Extrait fourni ::
Suite à un accord signé avec l'Automobile Club de l'Ouest (ACO), Yamaha Motor France est partenaire principal des 24H Moto du Mans jusqu'en 2015. Qu'en pensent les principaux acteurs du championnat du monde d'endurance ? MNC a mené l'enquête... Réactions.
"L'endurance est en souffrance : notre engagement aux 24H Moto du Mans traduit tout d'abord une volonté d'encourager les organisateurs, de donner un signal positif qui s'inscrit sur la durée", explique Eric de Seynes, PDG de Yamaha Motor France, lorsque Moto-Net.Com lui demande les motivations de la filiale française à vouloir devenir le partenaire principal des 24H Moto du Mans pour les trois éditions à venir (lire MNC du 8 juillet 2013 : Yamaha partenaire des 24H du Mans).
La démarche de Yamaha apparaît donc louable, voire salutaire : malgré tous ses attraits, le championnat du monde d'endurance a effectivement un grand besoin de soutien(s) : la disparition de plusieurs épreuves et le manque de courses (seulement quatre en 2013 dont deux en France) illustrent cruellement les difficultés rencontrées par l'une des plus belles disciplines de la compétition moto.
Les causes de cet essoufflement sont essentiellement d'ordre économique. En raison de la crise, les principaux acteurs de l'endurance doivent rationaliser leurs investissements (le team officiel Suzuki est déjà passé de deux motos à une seule). Quant au public, la baisse du pouvoir d'achat des ménages diminue en toute logique le budget "sorties" : les événements sportifs comme l'endurance en pâtissent.
De 92 000 personnes comptabilisées en 2010 par l'Automobile Club de l'Ouest (ACO, organisateur), la fréquentation des 24H Moto du Mans sur le circuit Bugatti est ainsi passée à 82 200 en 2011, puis à 66 700 en 2012... Avec pratiquement un tiers de spectateurs de moins en seulement trois ans, il devenait difficile pour l'ACO d'équilibrer son budget et de séduire les sponsors. D'où l'intervention de Yamaha Motor France, que l'on peut interpréter comme une sorte de "réamorçage" de la pompe.
Dans l'intérêt du sport... et du marketing
Si l'importateur français de la marque d'Iwata a pris le parti de s'engager de la sorte, c'est aussi pour préserver une discipline très importante aux yeux des constructeurs moto. Disputée avec des sportives visuellement très proches des motos de série, l'endurance constitue une vitrine très attractive pour ses acteurs : la réputation d'invulnérabilité des 4-cylindres Suzuki, par exemple, doit beaucoup aux douze titres mondiaux remportés par les GSX-R du Suzuki Endurance Racing Team (SERT) !
En devenant partenaire principal des 24H du Mans, Yamaha Motor France offre aussi "un bon coup de publicité pour la marque", ne manque pas de remarquer Marcel Driessen, directeur général de BMW Motorrad France, interrogé par Moto-Net.Com.

Consignes ::
• a. Relevez dans l'extrait tous les chiffres de fréquentation des 24H Moto du Mans, avec l'année de chacun.
• b. Recopiez le passage de l'extrait qui commence aux mots "Les causes de" et s'arrête après "l'endurance en pâtissent.".

Liste des lignes ::

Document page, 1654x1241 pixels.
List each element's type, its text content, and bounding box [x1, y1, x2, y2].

* * *

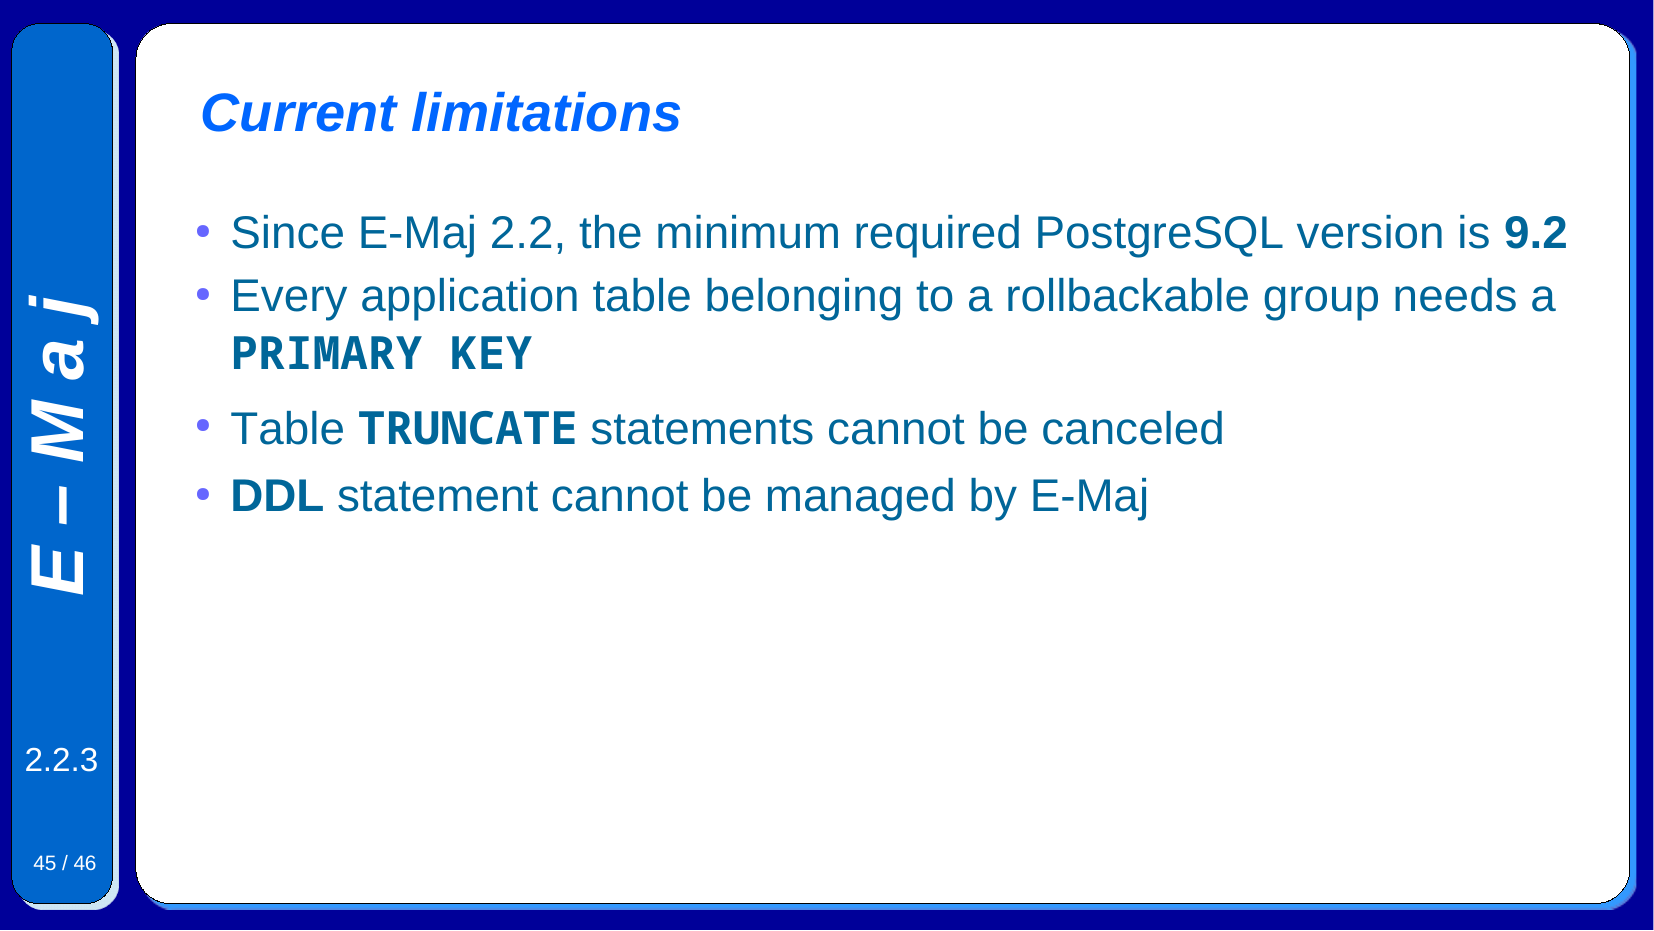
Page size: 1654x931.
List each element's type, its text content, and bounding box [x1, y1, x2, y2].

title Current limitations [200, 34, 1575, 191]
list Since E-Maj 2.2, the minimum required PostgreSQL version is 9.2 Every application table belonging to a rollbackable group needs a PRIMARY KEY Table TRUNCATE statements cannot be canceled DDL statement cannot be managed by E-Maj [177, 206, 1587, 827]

Corrigé ::
• a.
- 2010 : 92 000 personnes
- 2011 : 82 200
- 2012 : 66 700

• b.
Les causes de cet essoufflement sont essentiellement d'ordre économique. En raison de la crise, les principaux acteurs de l'endurance doivent rationaliser leurs investissements (le team officiel Suzuki est déjà passé de deux motos à une seule). Quant au public, la baisse du pouvoir d'achat des ménages diminue en toute logique le budget "sorties" : les événements sportifs comme l'endurance en pâtissent.